Looks like the repo (localllm) only contains a smallish Python project to do the model downloading. When it comes to serving the model, it calls out a Python module llama_cpp.server, which is not part of the repo, likely something inside the Docker image. A bit disappointing given how the article sounds.
Google really doesn’t seem to have much of a coherent plan on AI by the looks of it
The idea of making it easier to download modes from HuggingFace, and serve them via llama-cpp-python could be a good contribution, but unfortunately there are two different names that the "Localllm" project introduces for itself - Localllm and the 'llm' command, both of them problematic for quite a few of reasons, perhaps they could just drop naming it anything to do with local? E.g: Simon Willison's well known `llm` package on PyPI already uses the `llm` command. A name for the command that differs from the project name creates extra work for no good reason.

Look at this positioning Google use in the blog post: "localllm combined with Cloud Workstations revolutionizes AI-driven application development by letting you use LLMs locally on CPU and memory within the Google Cloud environment." - implying a local setup that's actually reliant on cloud resources is a contradiction.
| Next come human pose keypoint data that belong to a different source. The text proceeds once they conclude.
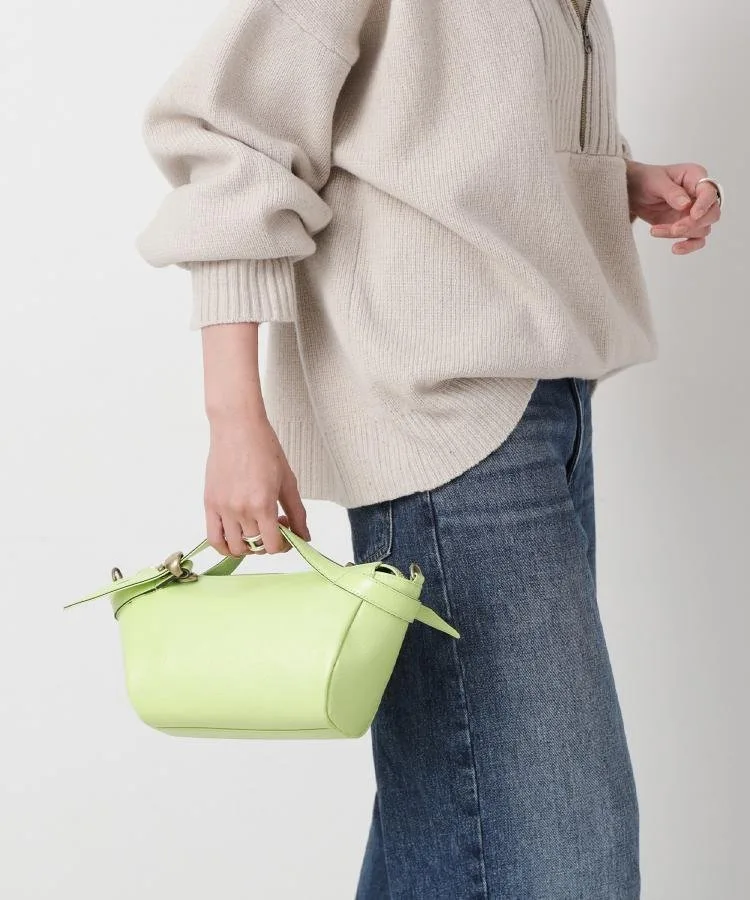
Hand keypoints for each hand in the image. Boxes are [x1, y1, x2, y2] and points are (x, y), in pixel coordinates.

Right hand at [204, 412, 310, 557]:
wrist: (238, 427)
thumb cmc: (265, 448)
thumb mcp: (288, 481)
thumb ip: (298, 512)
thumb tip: (305, 537)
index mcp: (262, 504)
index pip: (273, 546)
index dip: (284, 545)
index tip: (286, 532)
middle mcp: (240, 510)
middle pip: (256, 547)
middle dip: (269, 542)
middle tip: (273, 524)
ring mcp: (222, 508)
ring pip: (234, 547)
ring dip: (248, 547)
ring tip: (255, 530)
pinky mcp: (209, 504)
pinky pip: (213, 538)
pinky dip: (224, 547)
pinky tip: (235, 540)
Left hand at [626, 161, 721, 253]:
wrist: (635, 192)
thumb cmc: (647, 180)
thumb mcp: (655, 182)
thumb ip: (671, 192)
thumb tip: (685, 205)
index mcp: (696, 177)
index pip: (710, 191)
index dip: (704, 204)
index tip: (694, 215)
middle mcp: (700, 195)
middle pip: (712, 214)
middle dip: (694, 224)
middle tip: (674, 228)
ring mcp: (695, 213)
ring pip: (701, 229)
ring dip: (680, 234)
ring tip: (655, 230)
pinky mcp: (687, 227)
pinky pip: (696, 240)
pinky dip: (688, 246)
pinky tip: (675, 249)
Maybe they could rename it with a single name that has no conflicts or misleading terms that makes it clear it's to help setup and run inference without confusing the matter about how local things might sometimes be. It won't be nice to read the scathing critiques in some of the other comments! Maybe they could fix up the mess in querylocal.py!

Being able to run the same code locally as in a cloud platform is a nice development pattern but optimal inference setup for many ML situations is a tricky problem, are you really making good use of the CPU / GPU / TPU?

The underlying server tech: llama-cpp-python recently added support for draft models that could make inference much faster. How easy would using that from Localllm be? I'd be concerned `Localllm > llama-cpp-python > llama.cpp` might be too many layers of systems to optimise or code with. Milliseconds often matter.

Having a fast, well priced solution is not easy, people want as many tokens per second as they can get, ideally with no warm-up. How would they solve that?

People looking at fast inference options might like to see Banana's parting words, as they wind down their serverless GPU cloud, in their swansong, they suggest a few hosted inference options people might want to consider: https://news.ycombinator.com/item?id=39288915

I've run non-ECC systems at heavy load for uptimes in excess of a year and not had issues. It really is statistically rare... but of course common enough that if you run whole data centers you will see it.
What an awfully misleading name. This doesn't run locally, it runs on the cloud. What the fuck was that guy thinking?